=== AUFGABE A ===
An welchem Tag stellte der Kläger laut Textauszug bei der beklagten Versicherung den Antrag auf prämienbegünstigte Zukunftsvorsorge?

=== TEXTAUSZUG ===
>>>>>

JudikaturJustiz7Ob224/11h

7Ob224/11h – OGH Entscheidung

Entscheidung
30. November 2011

Kopf

Der Oberste Gerichtshof hat als Revisionsgericht durch die Senatspräsidentin des Obersten Gerichtshofs Dr. Huber als Vorsitzende und die Hofräte des Obersten Gerichtshofs Dr. Schaumüller, Dr. Hoch, Dr. Kalivoda und Mag. Dr. Wurdinger als weitere Richter in der Rechtssache der klagenden Partei J***** M*****, vertreten durch Dr. Mag. Dietmar Fritz, Rechtsanwalt in Bezau, gegen die beklagte Partei S***** AG *****, vertreten durch Schönherr Rechtsanwälte GmbH in Wien, wegen 5.500 EUR (sA), über die Revision des Klägers gegen das Urteil des Handelsgerichts Wien als Berufungsgericht vom 20. Mai 2011, GZ 60 R 25/11y 14, womit das Urteil des Bezirksgerichts für Handelssachen Wien vom 17. Jänner 2011, GZ 15 C 519/10y 10, abgeändert wurde, den

Beschluss

gefasst:

Spruch

Die Revision wird zurückgewiesen.

Die klagende Partei ist schuldig, der beklagten Partei die mit 559,15 EUR (darin enthalten 93,19 EUR USt) bestimmten Kosten der Revisionsbeantwortung binnen 14 Tagen zu ersetzen.

Text

Begründung:

Gemäß § 510 Abs 3 letzter Satz ZPO kann sich die Zurückweisung einer ordentlichen Revision wegen Fehlens einer erheblichen Rechtsfrage (§ 502 Abs 1 ZPO) auf die Ausführung der Zurückweisungsgründe beschränken.

Der Kläger stellte bei der beklagten Versicherung am 19. 12. 2004 einen Antrag auf (staatlich geförderte) „prämienbegünstigte Zukunftsvorsorge“ (im Folgenden: PZV), den die Beklagte am 21. 12. 2004 zur Polizzennummer ***** annahm. Als Anhang des Antrags unterfertigte der Kläger ein (mit Bezeichnung und Anschrift des Versicherers ausgefülltes) Formular, das unter der Überschrift:

Prämienbegünstigte Zukunftsvorsorge

Antrag auf Erstattung der Einkommensteuer (Lohnsteuer) gemäß § 108g EStG 1988 im Wege der/des [angekreuzt] Versicherungsunternehmens

unter anderem folgenden Text enthielt:

Ich verpflichte mich unwiderruflich, für einen Zeitraum von mindestens zehn Jahren ab Einzahlung des ersten Beitrags auf eine Rückzahlung des aus den geleisteten Beiträgen resultierenden Anspruches (eingezahlte Beträge, Kapitalerträge und staatliche Prämien) zu verzichten.

<<<<<

=== AUFGABE B ===
Skaliere die Datensätze von der Zeile mit „left wrist: (171, 690, -12)“ bis zur Zeile mit „right ankle: (474, 906, 33)“, beide eingeschlossen, und gib nur diese Zeilen vollständig wieder. Multipliziere dabei jede Zahl in den Antworten (Pixelkoordinaten und Tiefenwerte) mit 0,2 und runde auf ganze Zahlen, Hälften aufwärts.

=== EINGABEDATEN ===
>>>>>

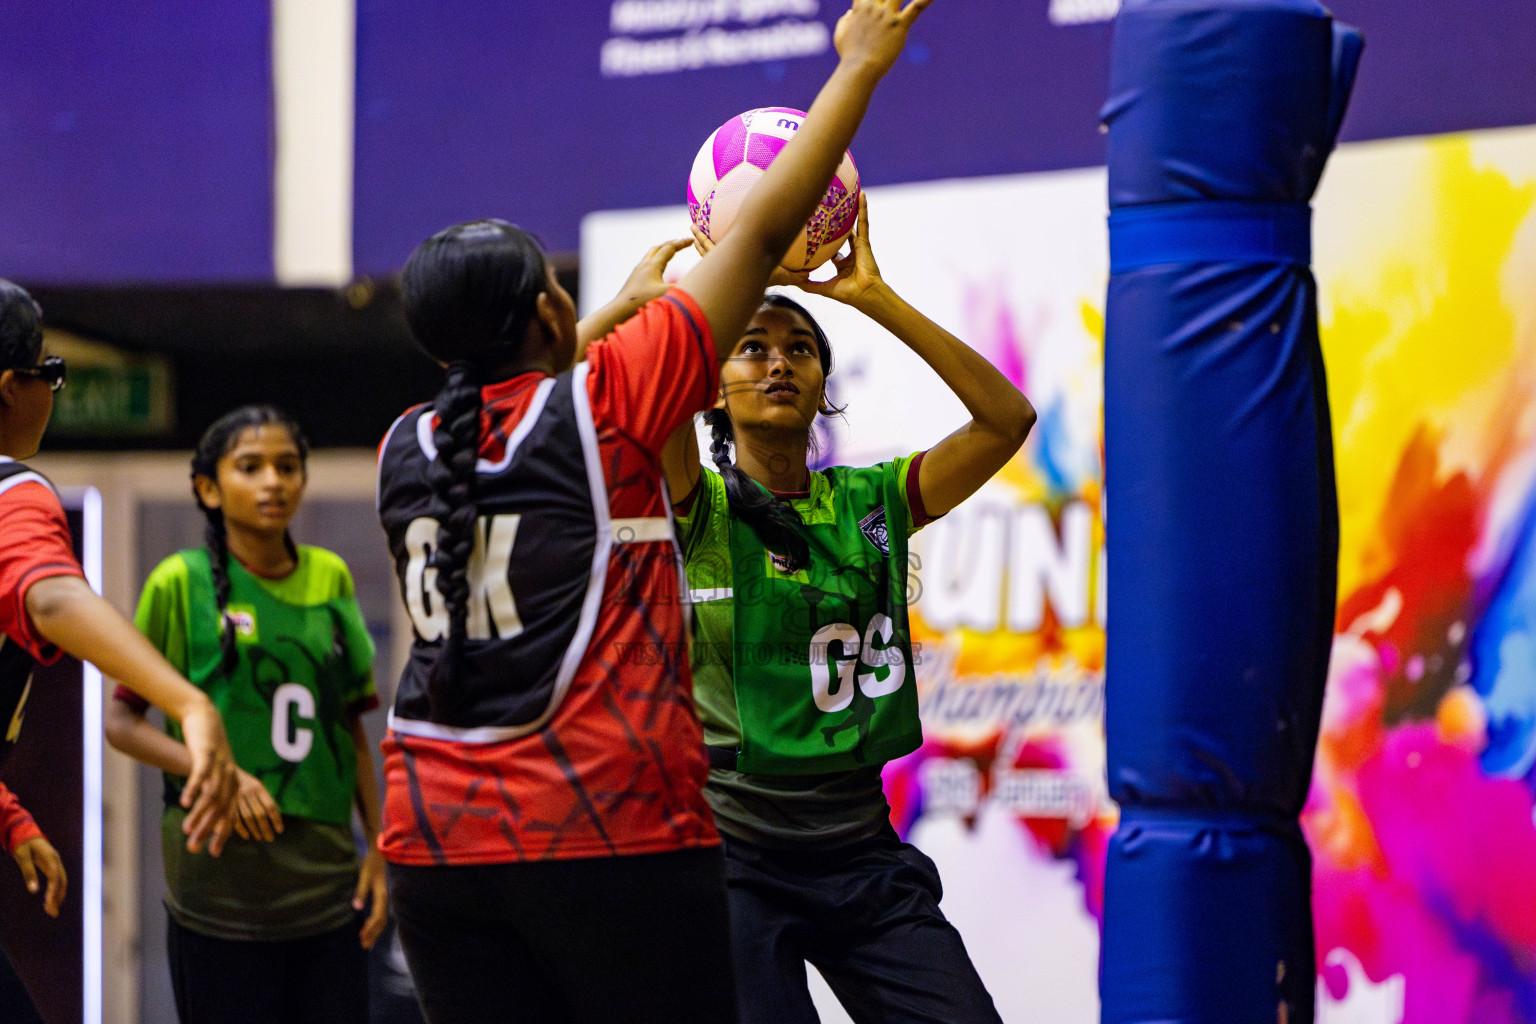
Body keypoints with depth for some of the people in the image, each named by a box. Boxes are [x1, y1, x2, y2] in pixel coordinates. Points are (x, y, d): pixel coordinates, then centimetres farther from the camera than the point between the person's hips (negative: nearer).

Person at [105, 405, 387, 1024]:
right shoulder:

<<<<<
>>>>>

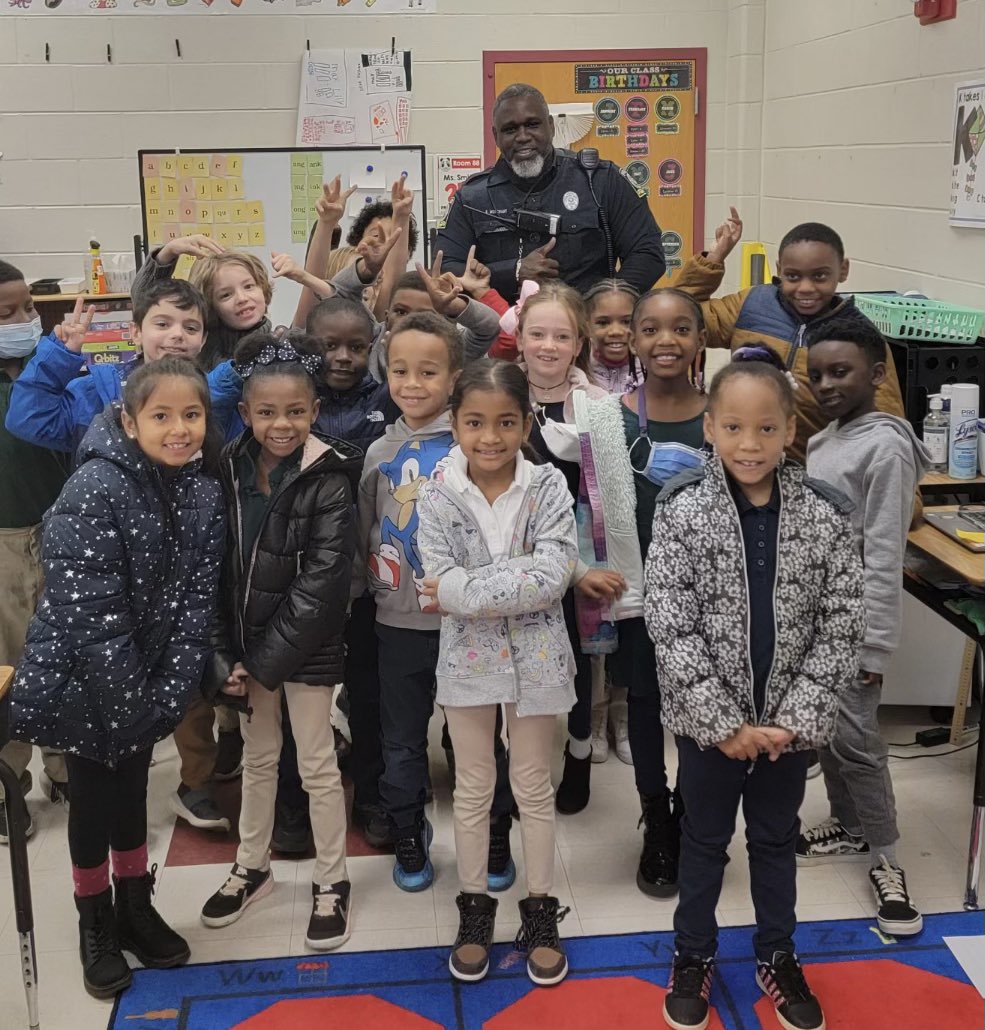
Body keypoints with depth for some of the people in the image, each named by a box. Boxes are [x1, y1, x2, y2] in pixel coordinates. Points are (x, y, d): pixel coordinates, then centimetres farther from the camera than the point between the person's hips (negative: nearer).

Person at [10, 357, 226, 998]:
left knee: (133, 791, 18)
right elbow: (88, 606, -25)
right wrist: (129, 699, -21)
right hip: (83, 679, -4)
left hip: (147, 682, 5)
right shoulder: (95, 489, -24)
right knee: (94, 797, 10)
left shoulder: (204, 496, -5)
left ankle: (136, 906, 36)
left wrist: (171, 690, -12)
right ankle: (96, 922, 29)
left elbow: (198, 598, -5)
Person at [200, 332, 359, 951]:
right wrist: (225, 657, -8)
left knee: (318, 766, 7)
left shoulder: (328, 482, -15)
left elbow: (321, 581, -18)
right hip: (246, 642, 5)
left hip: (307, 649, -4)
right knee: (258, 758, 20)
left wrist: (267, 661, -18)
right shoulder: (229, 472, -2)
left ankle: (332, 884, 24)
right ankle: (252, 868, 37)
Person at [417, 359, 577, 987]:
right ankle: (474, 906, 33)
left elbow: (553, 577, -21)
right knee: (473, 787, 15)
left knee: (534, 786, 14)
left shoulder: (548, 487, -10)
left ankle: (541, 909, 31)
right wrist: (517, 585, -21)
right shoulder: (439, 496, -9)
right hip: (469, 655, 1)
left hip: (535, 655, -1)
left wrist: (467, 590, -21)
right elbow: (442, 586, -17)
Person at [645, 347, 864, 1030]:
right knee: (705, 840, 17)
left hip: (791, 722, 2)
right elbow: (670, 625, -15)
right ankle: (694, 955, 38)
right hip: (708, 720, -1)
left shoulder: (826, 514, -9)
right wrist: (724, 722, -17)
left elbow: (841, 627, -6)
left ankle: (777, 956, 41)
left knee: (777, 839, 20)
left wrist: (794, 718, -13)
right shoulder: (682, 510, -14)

<<<<<

=== AUSGABE A ===
Am 19. 12. 2004.

=== AUSGABE B ===
left wrist: (34, 138, -2)
right ankle: (19, 184, 6)
left elbow: (40, 120, -1)
Person at [200, 332, 359, 951]:
right wrist: (45, 131, -2)
left knee: (64, 153, 1)
left shoulder: (66, 96, -3)
left elbow: (64, 116, -4)
right hip: (49, 128, 1)
left hip: (61, 130, -1)
right knee: (52, 152, 4)
left wrist: (53, 132, -4)
right shoulder: (46, 94, 0)
left ankle: (66, 177, 5)
right ankle: (50, 174, 7)
Person at [417, 359, 577, 987]:
right ankle: (95, 181, 7)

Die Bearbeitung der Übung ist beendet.